Keeping Amara Alive

I wasn’t sure what I was going to post today. My heart said to write about Amara.

“Keeping Amara Alive” takes on a different meaning today than it did a year and a half ago. In 2021 and a few years before that, we were fighting to literally keep her alive. If you don’t know our story, you can see a lot of it in the La Crosse Tribune’s articles on our foundation. Many thanks to reporter Emily Pyrek for doing such a great job. Yes, we bared our souls and hearts. We told our story, and it was tough. Some may think we overshared, but you know what? Life with someone struggling has to be told, and we didn’t mind sharing because Amara would have wanted us to. I know that with all of my heart. It doesn’t matter anymore because the person she was while she fought addiction is not who she is now. She is free. She is whole. She is peaceful and happy. 

Keeping Amara Alive now–today, tomorrow and until we’re reunited in glory–means keeping her spirit alive. We’ll take her spunk, determination, compassion and all the other wonderful things she was and we’ll embody it into the mission of our foundation. There are many times when I’m working I will hear her voice in my mind. “Hey, Mom, great idea.” or “Do it, Mom!
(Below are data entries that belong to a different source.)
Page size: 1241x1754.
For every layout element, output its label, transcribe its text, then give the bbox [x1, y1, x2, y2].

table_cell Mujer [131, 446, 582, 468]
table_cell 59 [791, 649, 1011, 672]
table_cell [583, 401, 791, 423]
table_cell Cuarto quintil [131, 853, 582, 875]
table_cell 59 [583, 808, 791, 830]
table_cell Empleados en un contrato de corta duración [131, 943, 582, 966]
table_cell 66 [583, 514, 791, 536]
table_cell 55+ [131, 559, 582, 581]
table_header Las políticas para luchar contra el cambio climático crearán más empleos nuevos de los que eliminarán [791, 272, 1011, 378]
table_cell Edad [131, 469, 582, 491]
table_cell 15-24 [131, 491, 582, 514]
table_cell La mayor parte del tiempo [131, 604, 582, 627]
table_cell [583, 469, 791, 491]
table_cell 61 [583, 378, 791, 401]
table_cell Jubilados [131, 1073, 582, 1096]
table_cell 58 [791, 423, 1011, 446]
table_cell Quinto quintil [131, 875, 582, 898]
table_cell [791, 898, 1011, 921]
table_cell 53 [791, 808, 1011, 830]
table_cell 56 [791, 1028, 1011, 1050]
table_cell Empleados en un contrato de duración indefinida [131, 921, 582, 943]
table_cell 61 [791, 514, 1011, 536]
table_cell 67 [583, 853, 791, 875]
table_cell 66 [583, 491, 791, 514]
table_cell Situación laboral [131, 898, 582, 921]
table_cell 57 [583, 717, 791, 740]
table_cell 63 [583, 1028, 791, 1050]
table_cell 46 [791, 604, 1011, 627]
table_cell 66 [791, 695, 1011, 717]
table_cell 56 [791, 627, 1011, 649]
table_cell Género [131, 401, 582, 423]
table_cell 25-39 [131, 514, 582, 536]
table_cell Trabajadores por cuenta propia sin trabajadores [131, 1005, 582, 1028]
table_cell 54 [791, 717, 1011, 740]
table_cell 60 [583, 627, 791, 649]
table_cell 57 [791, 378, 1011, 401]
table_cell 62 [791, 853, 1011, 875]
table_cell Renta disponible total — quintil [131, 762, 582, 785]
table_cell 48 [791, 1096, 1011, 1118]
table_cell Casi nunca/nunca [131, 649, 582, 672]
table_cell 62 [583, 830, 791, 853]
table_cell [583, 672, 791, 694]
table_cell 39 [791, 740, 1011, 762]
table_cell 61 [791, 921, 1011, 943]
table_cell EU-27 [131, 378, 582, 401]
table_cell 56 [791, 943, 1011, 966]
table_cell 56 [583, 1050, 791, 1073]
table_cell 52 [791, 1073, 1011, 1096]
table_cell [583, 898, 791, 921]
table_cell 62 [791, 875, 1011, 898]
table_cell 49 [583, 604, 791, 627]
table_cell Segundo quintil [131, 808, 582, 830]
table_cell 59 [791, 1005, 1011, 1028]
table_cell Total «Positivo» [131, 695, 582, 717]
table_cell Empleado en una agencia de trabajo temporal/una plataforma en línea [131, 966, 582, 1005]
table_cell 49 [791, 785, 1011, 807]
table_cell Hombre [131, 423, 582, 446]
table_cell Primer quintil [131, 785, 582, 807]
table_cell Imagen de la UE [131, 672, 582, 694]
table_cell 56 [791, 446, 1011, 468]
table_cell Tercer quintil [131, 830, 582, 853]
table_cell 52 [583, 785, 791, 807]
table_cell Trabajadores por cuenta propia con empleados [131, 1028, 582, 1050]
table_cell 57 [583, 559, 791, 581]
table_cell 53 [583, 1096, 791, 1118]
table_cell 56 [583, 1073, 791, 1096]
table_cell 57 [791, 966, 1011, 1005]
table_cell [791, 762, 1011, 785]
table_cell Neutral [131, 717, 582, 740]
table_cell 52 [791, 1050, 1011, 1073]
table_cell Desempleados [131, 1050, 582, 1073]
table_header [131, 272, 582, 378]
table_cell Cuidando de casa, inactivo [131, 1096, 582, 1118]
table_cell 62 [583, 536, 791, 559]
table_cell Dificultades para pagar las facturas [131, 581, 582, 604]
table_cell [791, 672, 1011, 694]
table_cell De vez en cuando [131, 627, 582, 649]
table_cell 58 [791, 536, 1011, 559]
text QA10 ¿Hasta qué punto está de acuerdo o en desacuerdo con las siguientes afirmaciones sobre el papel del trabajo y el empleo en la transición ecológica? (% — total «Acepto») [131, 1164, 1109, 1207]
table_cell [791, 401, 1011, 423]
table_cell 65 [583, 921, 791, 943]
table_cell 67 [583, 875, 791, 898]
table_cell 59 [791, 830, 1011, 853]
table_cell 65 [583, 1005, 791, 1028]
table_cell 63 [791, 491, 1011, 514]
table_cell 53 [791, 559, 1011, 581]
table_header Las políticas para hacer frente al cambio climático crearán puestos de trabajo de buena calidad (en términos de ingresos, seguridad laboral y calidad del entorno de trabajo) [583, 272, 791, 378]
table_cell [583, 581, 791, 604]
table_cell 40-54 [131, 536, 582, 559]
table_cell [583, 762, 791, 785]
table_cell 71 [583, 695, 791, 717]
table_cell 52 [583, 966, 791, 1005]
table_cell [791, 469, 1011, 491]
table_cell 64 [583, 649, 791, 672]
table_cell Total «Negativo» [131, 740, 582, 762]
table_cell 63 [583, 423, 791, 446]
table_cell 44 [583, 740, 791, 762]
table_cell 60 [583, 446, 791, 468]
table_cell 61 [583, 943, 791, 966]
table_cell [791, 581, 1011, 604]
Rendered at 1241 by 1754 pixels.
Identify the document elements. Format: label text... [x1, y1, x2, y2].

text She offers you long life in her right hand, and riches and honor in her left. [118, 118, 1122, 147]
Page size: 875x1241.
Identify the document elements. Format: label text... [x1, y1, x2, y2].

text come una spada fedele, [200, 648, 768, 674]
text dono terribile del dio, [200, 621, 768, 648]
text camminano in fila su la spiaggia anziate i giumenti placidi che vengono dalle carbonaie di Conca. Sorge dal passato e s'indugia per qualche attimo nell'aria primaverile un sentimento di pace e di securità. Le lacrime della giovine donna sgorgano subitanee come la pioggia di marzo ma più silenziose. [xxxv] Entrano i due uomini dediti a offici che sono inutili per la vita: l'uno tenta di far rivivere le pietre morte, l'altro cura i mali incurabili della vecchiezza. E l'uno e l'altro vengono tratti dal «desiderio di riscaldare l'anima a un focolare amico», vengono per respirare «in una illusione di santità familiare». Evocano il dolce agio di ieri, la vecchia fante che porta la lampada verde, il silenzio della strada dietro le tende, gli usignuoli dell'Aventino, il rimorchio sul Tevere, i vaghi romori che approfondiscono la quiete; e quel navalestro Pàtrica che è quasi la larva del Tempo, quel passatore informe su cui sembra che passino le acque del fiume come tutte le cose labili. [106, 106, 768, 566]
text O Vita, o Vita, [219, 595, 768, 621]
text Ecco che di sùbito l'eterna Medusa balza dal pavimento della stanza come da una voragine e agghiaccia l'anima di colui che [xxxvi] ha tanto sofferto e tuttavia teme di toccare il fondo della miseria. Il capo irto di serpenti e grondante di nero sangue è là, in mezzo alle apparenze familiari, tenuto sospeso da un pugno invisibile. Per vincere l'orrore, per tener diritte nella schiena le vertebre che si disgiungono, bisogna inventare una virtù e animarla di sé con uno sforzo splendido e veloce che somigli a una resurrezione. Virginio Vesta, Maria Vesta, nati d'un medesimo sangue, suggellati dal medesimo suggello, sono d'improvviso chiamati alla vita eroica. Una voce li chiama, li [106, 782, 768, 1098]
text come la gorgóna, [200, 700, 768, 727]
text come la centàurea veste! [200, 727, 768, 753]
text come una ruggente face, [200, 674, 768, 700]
You go, girl!” I know I have a cheerleader in heaven.

Keeping Amara alive means talking about her a lot. We had our favorite shows, favorite songs and favorite places to go. Sometimes Randy and I will be talking, and Amara comes out–one of her one-liners that had everyone in the room burst into laughter. And we laugh just like we did back then because we can feel her spirit–she’s still with us in so many ways.

How are we living without her? It’s very hard. I talk to her often. I also tell God to give her hugs for me and let her know how much she is missed. Going through her journey with her was difficult to say the least, but having her leave us is still absolutely unreal and nightmarish. Like I’ve told many people, though, I can either curl up, hide from society and shut down, or I can keep her spirit alive by doing what I–and every director on the board–is doing:  moving forward and trying our darndest to save lives, families and communities. We’ve become warriors because this is war.

Amara was a warrior. Unfortunately, she lost the battle. We won’t retreat, we’re going to fight this fight with all of our strength. We have no choice, and I know that I know that I know she’s in heaven, very much alive, and she’s proud of us. As much as I want to be reunited with her, I’ll stay and do the job she left for me to do.